KI in der Justiz | Bildquelle: RTF.1

Landgericht Hechingen :

Künstliche Intelligenz in der Justiz

Stand: 22.09.22 19:32 Uhr

Die Justiz in Baden-Württemberg ist bundesweiter Pionier bei der Einführung der elektronischen Akte. Beide Oberlandesgerichte, alle 17 Landgerichte sowie 64 Amtsgerichte sind inzwischen mit der elektronischen Akte ausgestattet. Eine gute Voraussetzung um den nächsten Schritt im Digitalisierungsprozess zu gehen: den Einsatz von Künstlicher Intelligenz in der Justiz.

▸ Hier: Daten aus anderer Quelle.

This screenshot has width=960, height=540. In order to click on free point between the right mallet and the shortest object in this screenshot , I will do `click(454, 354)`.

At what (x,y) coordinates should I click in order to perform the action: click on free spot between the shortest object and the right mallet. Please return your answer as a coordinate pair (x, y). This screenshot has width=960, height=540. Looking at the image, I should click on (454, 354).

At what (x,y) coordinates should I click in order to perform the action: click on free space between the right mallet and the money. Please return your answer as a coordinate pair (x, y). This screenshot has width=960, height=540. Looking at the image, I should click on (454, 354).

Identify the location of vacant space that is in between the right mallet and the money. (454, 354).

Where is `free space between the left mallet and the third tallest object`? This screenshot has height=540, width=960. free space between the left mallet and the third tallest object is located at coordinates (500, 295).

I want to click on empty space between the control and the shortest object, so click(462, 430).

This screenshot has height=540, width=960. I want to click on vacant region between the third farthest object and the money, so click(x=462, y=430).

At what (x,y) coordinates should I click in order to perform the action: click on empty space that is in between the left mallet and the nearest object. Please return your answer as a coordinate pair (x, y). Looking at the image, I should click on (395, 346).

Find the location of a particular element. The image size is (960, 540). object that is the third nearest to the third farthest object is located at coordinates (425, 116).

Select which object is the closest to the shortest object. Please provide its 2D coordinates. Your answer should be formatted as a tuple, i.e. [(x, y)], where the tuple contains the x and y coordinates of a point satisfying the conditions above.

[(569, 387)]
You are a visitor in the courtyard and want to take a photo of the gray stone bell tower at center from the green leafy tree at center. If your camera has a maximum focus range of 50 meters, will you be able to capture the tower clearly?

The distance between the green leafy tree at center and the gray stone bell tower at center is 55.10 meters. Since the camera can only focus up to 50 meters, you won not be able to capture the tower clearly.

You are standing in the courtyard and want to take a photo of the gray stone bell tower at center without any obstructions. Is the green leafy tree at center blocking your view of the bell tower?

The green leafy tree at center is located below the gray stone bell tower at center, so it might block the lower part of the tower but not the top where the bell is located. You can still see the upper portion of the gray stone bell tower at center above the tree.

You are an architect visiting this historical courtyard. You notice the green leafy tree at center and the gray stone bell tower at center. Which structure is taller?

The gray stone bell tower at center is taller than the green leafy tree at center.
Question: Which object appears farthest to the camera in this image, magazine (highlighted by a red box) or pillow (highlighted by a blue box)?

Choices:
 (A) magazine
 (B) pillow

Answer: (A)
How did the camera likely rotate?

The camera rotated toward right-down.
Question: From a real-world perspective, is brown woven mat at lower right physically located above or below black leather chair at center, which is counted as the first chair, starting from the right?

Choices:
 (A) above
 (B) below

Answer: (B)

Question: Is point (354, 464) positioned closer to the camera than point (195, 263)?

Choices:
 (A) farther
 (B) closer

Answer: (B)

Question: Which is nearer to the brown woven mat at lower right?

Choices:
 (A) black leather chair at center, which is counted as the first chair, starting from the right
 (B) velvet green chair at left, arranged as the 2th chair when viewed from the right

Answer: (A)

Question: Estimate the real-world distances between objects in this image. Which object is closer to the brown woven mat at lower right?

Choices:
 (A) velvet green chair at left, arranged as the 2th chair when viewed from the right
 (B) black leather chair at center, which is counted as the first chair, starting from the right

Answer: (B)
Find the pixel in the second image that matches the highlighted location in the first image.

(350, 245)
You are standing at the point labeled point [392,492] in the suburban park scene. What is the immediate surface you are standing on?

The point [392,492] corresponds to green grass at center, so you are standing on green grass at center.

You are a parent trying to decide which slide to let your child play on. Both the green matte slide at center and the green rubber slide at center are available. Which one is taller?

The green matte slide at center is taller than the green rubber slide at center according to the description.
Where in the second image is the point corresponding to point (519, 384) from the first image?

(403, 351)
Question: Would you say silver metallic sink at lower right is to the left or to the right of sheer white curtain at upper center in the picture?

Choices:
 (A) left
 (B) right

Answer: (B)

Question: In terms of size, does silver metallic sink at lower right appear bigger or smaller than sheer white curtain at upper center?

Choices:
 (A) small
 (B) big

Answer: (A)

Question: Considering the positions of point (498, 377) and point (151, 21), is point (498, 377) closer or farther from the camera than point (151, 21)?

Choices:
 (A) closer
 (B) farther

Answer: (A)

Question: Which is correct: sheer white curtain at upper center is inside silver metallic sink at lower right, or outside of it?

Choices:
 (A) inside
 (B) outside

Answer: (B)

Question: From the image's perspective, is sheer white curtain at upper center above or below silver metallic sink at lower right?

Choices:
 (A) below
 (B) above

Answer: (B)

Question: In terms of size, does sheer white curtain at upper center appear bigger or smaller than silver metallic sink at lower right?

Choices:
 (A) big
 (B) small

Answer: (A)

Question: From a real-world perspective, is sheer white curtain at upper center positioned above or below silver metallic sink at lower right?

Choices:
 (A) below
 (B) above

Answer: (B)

Das Landgericht Hechingen. Digitalisierung wird hier großgeschrieben. Kein Wunder also, dass das bundesweite KI-Pilotprojekt namens „Codefy" gerade hier getestet wird. „Codefy" ist ein KI-gestütztes Assistenzprogramm, das den Richterinnen und Richtern vor allem das mühsame Aktenwälzen erleichtern soll.

Große Zeitersparnis

„Stellen Sie sich vor ein Richter übernimmt von einem Vorgänger eine Akte. Und die Akte ist dick. Normalerweise wird man anfangen, sich von vorne nach hinten durchzuarbeiten, um sich auch den Verfahrensgang zu erschließen. Wenn die KI den Prozessstoff vorstrukturiert, kann sie von Anfang berücksichtigen, dass beispielsweise ein Antrag, der am Anfang gestellt wurde, mit dem man sich lange auseinandersetzen würde, dass der hinterher vielleicht zurückgenommen wurde. Wenn ich das sofort sehe, muss ich mir die Arbeit nicht machen, sondern kann mich auf das konzentrieren, was noch Prozessgegenstand ist. So spare ich mir tatsächlich viel Zeit", erklärt die baden-württembergische Justizministerin Marion Gentges.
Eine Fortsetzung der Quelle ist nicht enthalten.